■ **Activity**:
The reply should reproduce every line of the data below word for word, minus any images.

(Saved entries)
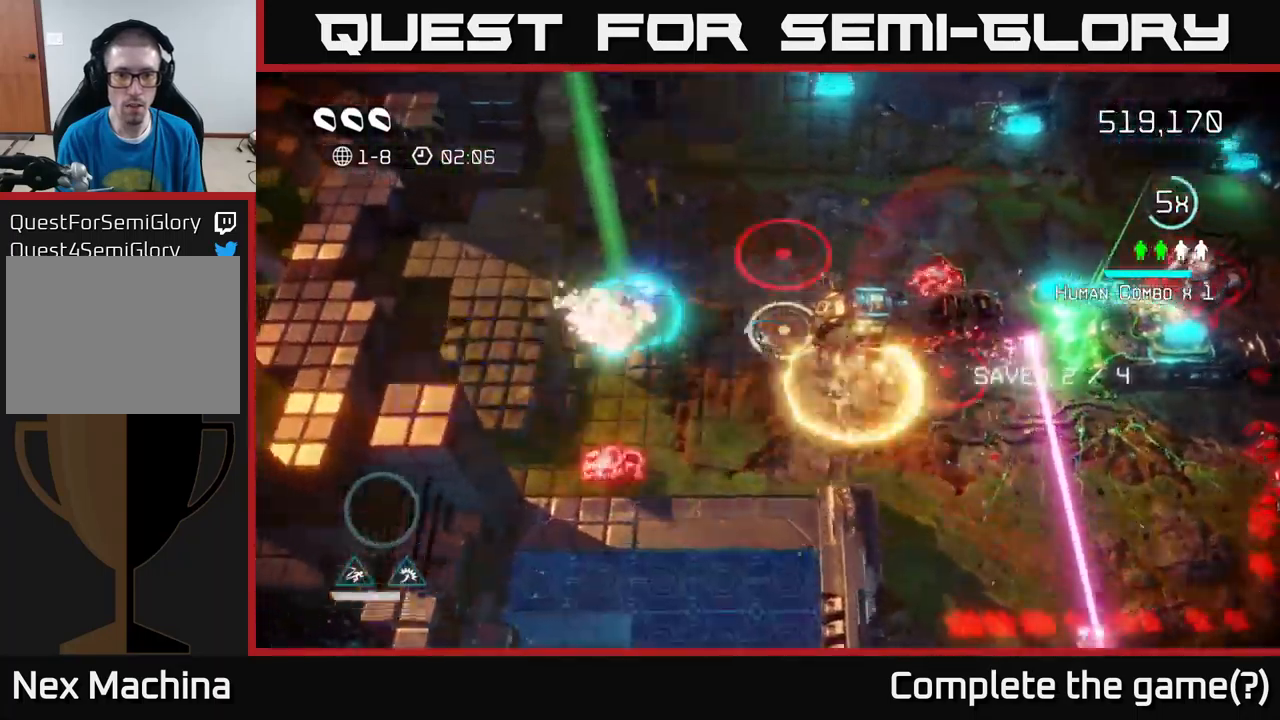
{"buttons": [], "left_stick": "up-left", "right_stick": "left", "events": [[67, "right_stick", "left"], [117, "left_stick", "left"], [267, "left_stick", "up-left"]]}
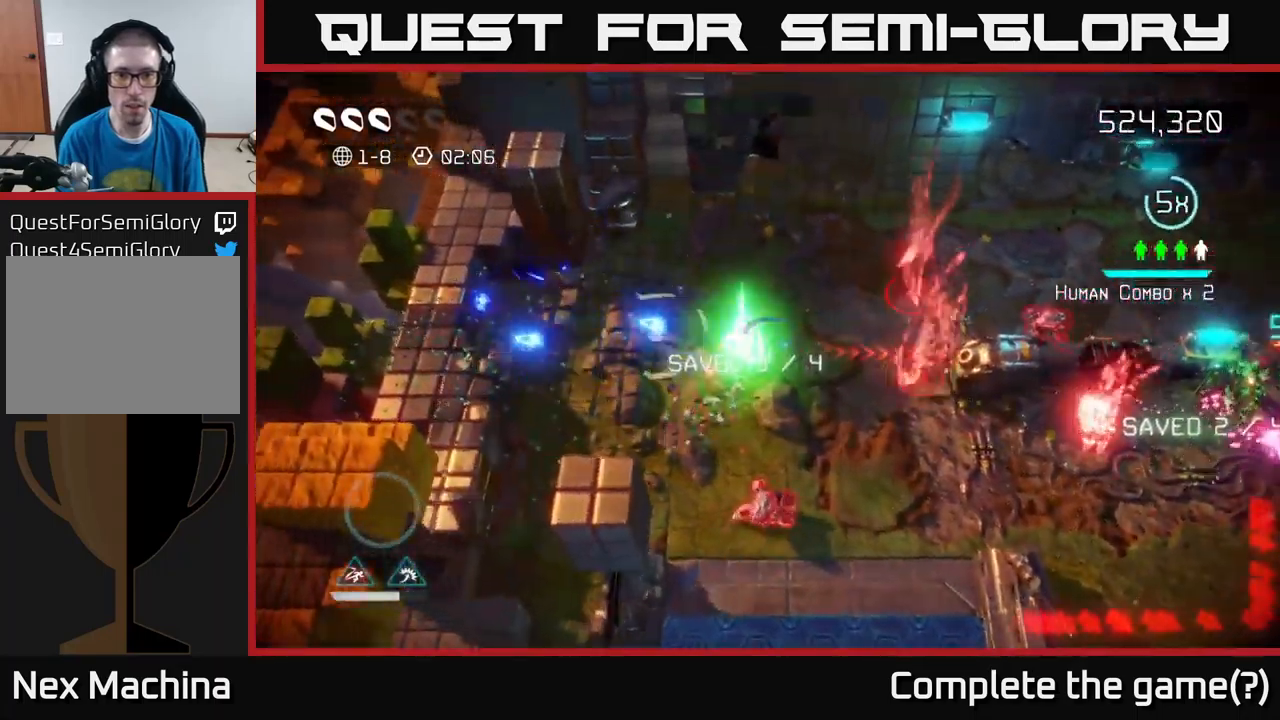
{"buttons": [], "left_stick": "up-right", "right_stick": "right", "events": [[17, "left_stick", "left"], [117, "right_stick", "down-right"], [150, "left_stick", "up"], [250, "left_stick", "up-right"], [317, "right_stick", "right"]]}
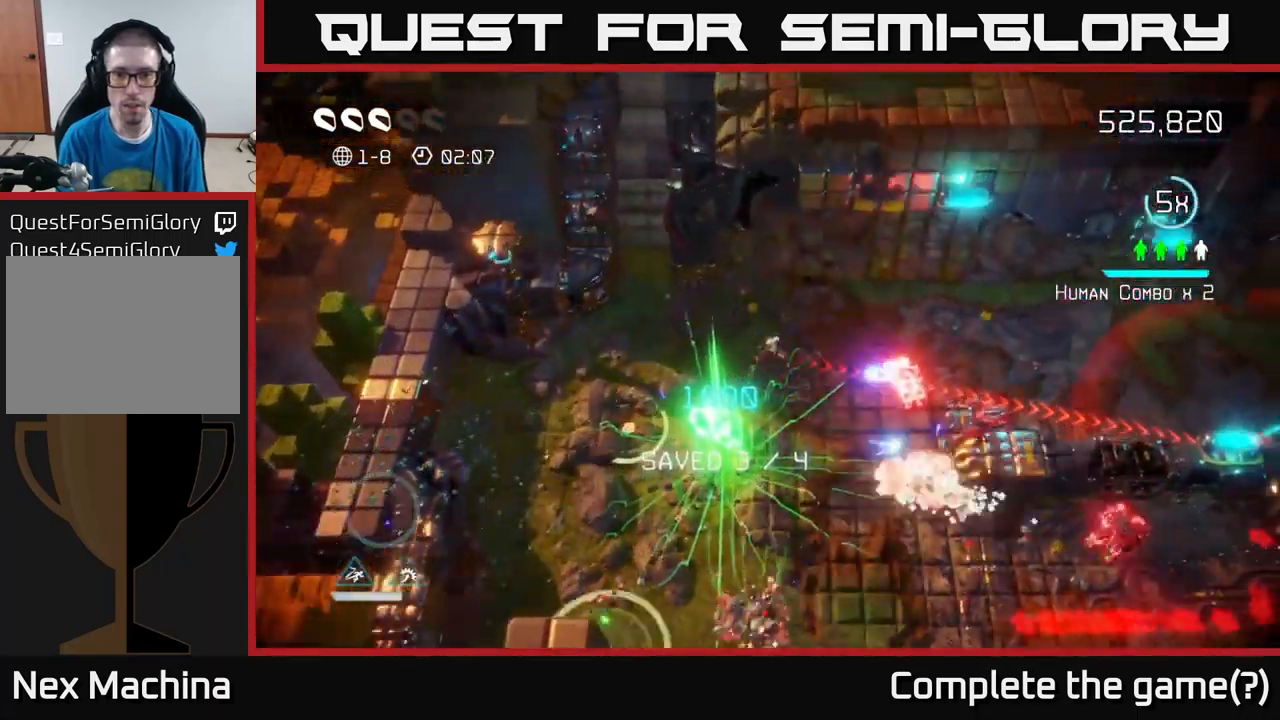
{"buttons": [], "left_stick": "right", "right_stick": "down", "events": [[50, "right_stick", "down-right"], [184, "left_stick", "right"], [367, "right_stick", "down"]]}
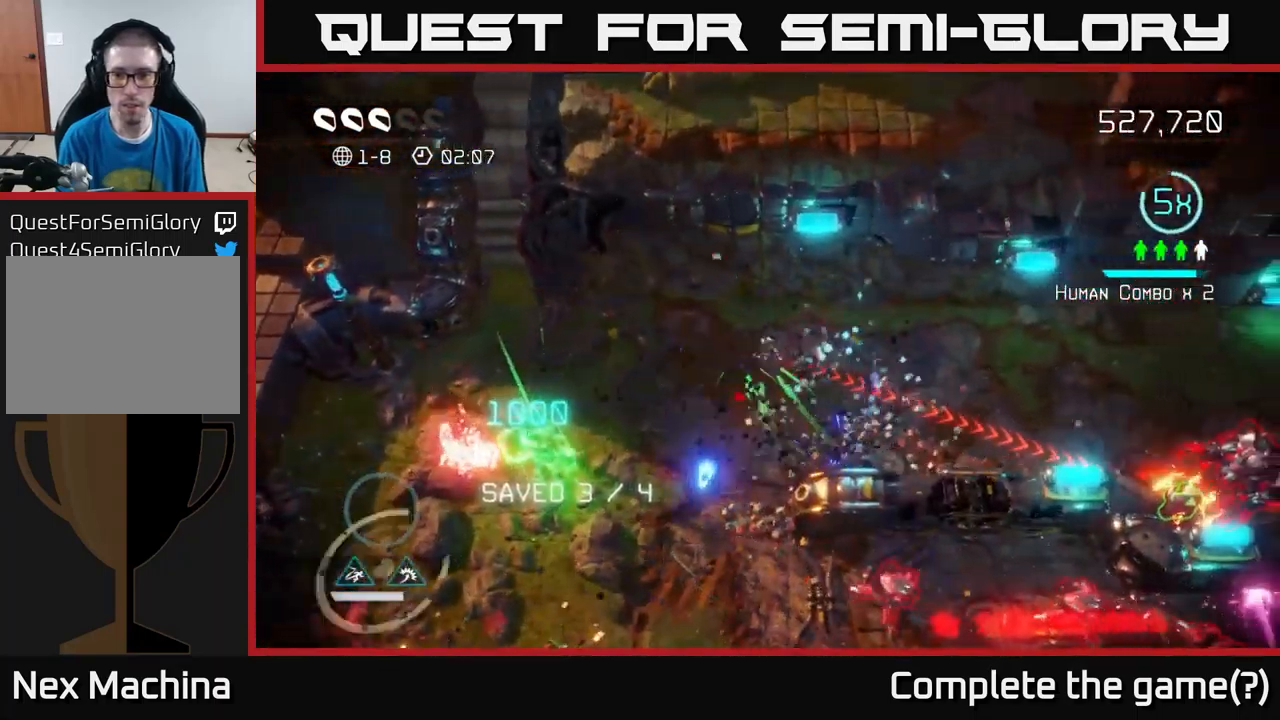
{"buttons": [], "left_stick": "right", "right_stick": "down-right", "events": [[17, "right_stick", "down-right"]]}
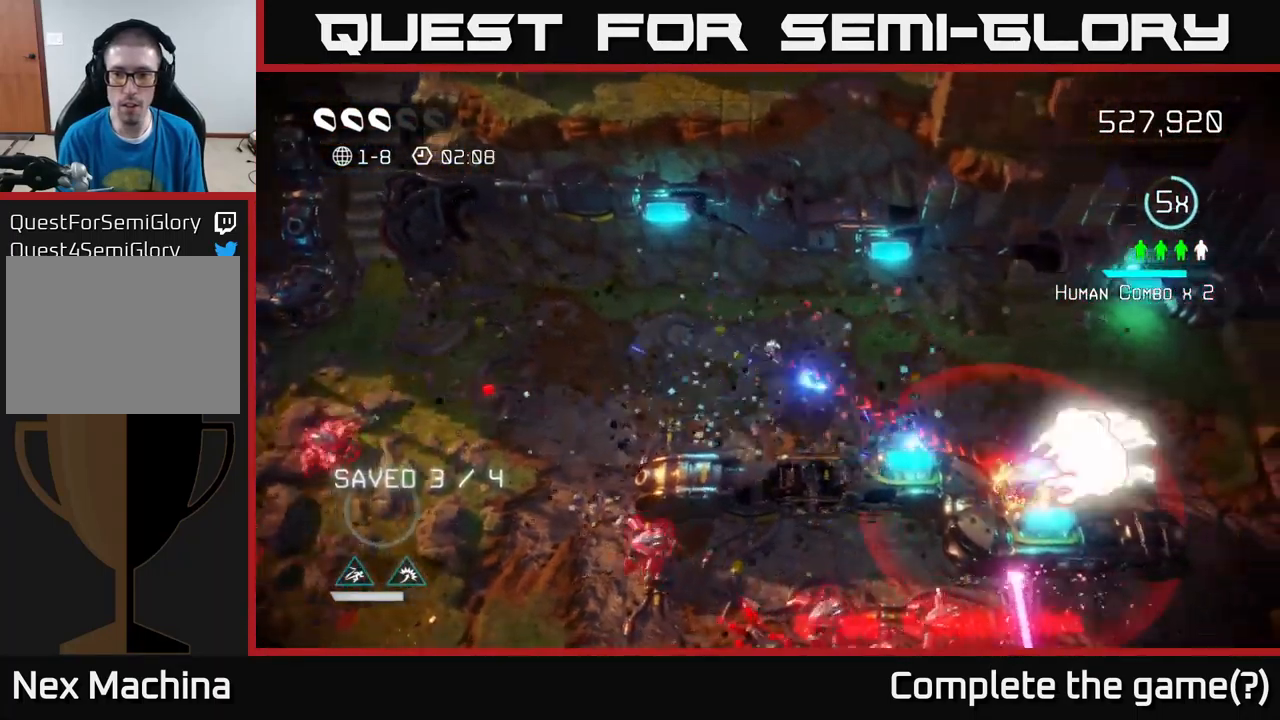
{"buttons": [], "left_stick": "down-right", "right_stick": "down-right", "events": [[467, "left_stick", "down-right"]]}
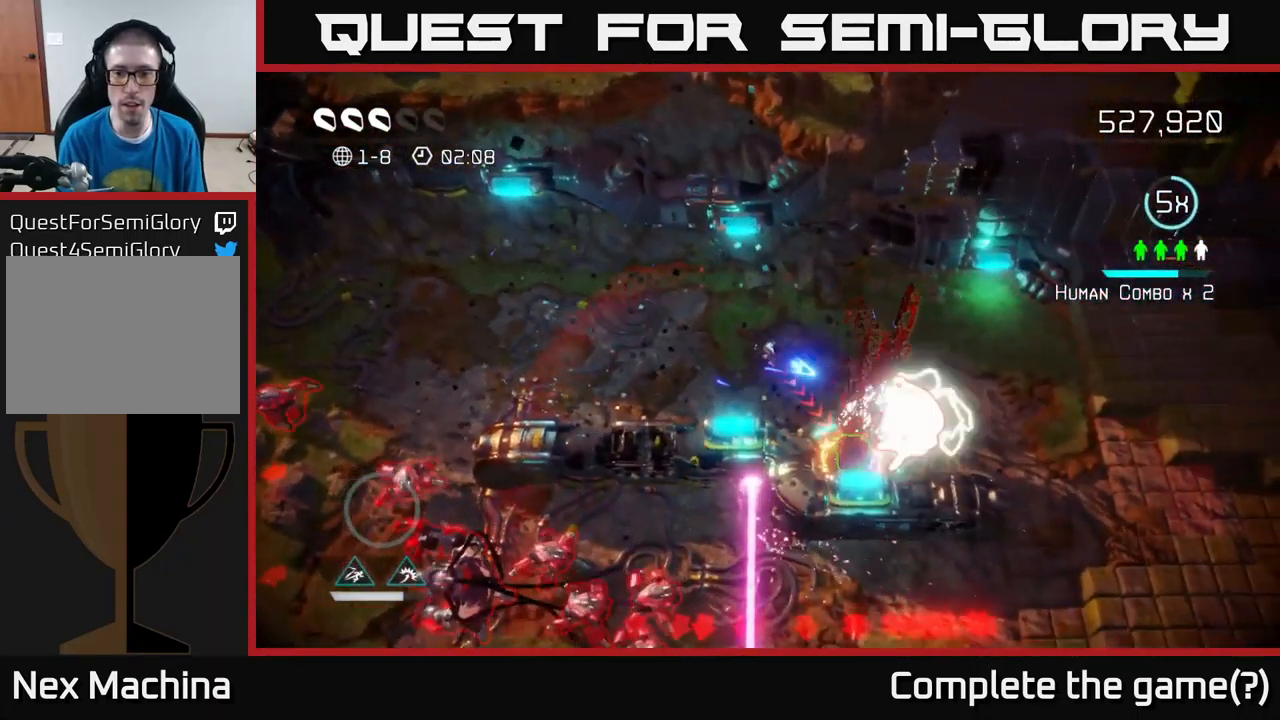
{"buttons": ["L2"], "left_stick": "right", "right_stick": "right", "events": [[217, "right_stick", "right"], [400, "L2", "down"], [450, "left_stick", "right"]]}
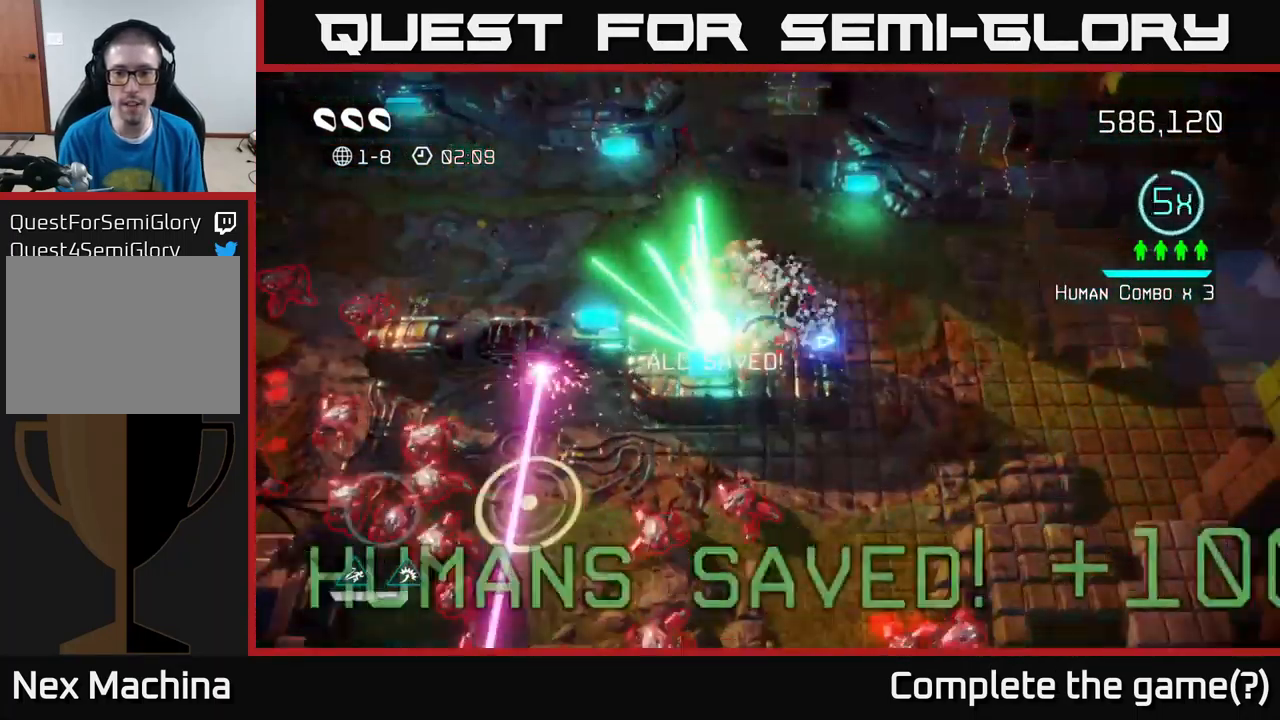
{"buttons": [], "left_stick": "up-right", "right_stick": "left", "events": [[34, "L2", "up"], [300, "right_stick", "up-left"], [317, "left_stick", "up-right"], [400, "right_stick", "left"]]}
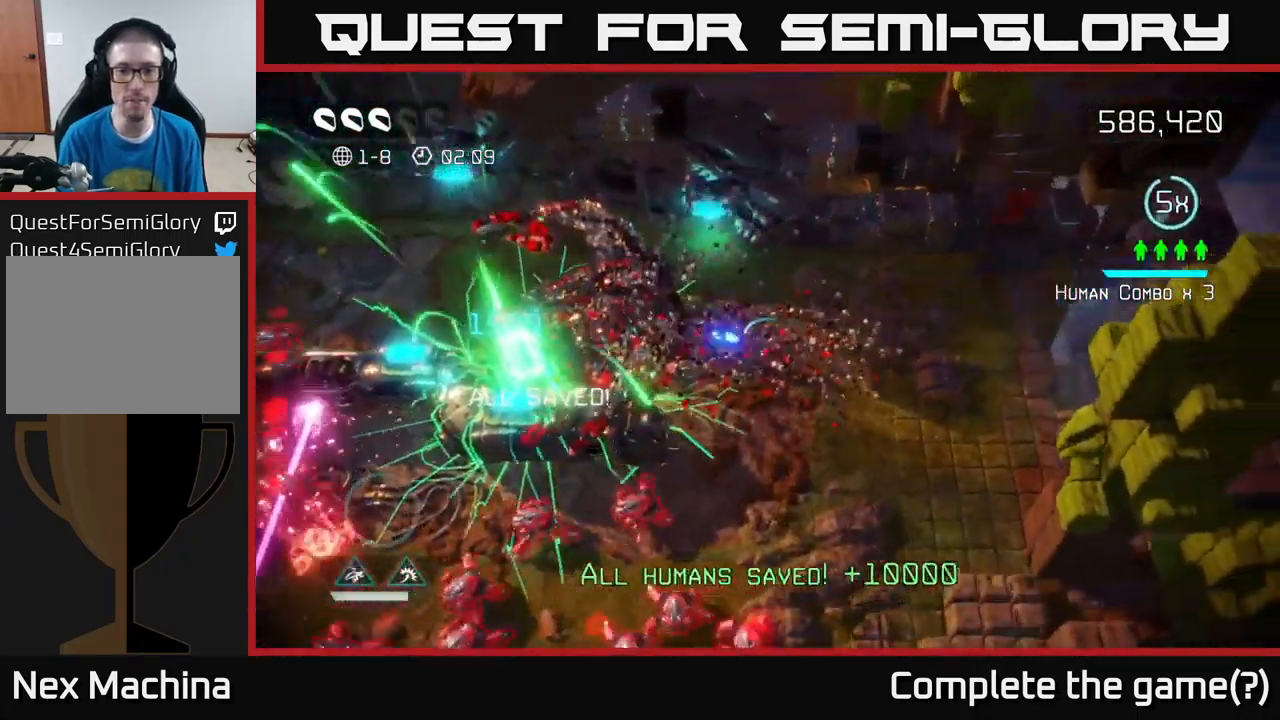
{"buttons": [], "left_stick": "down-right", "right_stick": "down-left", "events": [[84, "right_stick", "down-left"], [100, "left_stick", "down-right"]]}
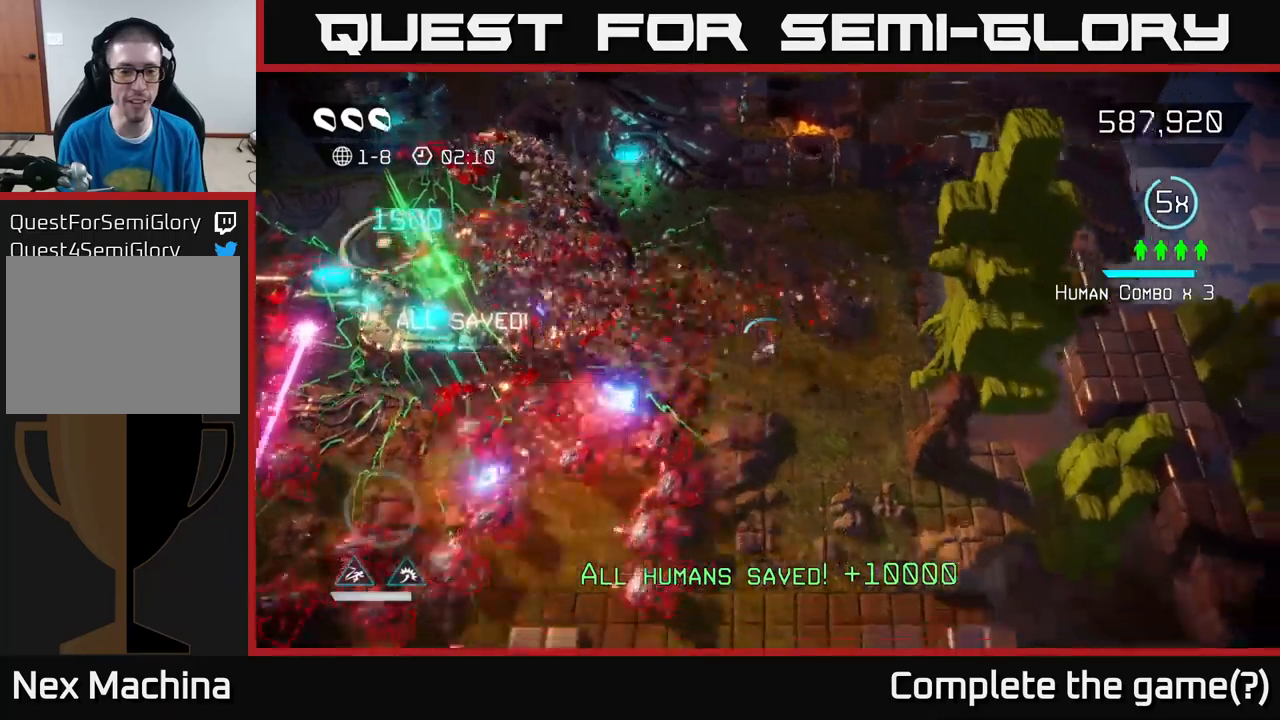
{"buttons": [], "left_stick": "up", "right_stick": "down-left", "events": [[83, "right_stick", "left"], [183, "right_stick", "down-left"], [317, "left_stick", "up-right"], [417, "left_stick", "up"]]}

■ **Response for this exercise**:
{"buttons": [], "left_stick": "up-left", "right_stick": "left", "events": [[67, "right_stick", "left"], [117, "left_stick", "left"], [267, "left_stick", "up-left"]]}
{"buttons": [], "left_stick": "up-right", "right_stick": "right", "events": [[17, "left_stick", "left"], [117, "right_stick", "down-right"], [150, "left_stick", "up"], [250, "left_stick", "up-right"], [317, "right_stick", "right"]]}
{"buttons": [], "left_stick": "right", "right_stick": "down", "events": [[50, "right_stick", "down-right"], [184, "left_stick", "right"], [367, "right_stick", "down"]]}
{"buttons": [], "left_stick": "right", "right_stick": "down-right", "events": [[17, "right_stick", "down-right"]]}
{"buttons": [], "left_stick": "down-right", "right_stick": "down-right", "events": [[467, "left_stick", "down-right"]]}
{"buttons": ["L2"], "left_stick": "right", "right_stick": "right", "events": [[217, "right_stick", "right"], [400, "L2", "down"], [450, "left_stick", "right"]]}
{"buttons": [], "left_stick": "up-right", "right_stick": "left", "events": [[34, "L2", "up"], [300, "right_stick", "up-left"], [317, "left_stick", "up-right"], [400, "right_stick", "left"]]}
{"buttons": [], "left_stick": "down-right", "right_stick": "down-left", "events": [[84, "right_stick", "down-left"], [100, "left_stick", "down-right"]]}
{"buttons": [], "left_stick": "up", "right_stick": "down-left", "events": [[83, "right_stick", "left"], [183, "right_stick", "down-left"], [317, "left_stick", "up-right"], [417, "left_stick", "up"]]}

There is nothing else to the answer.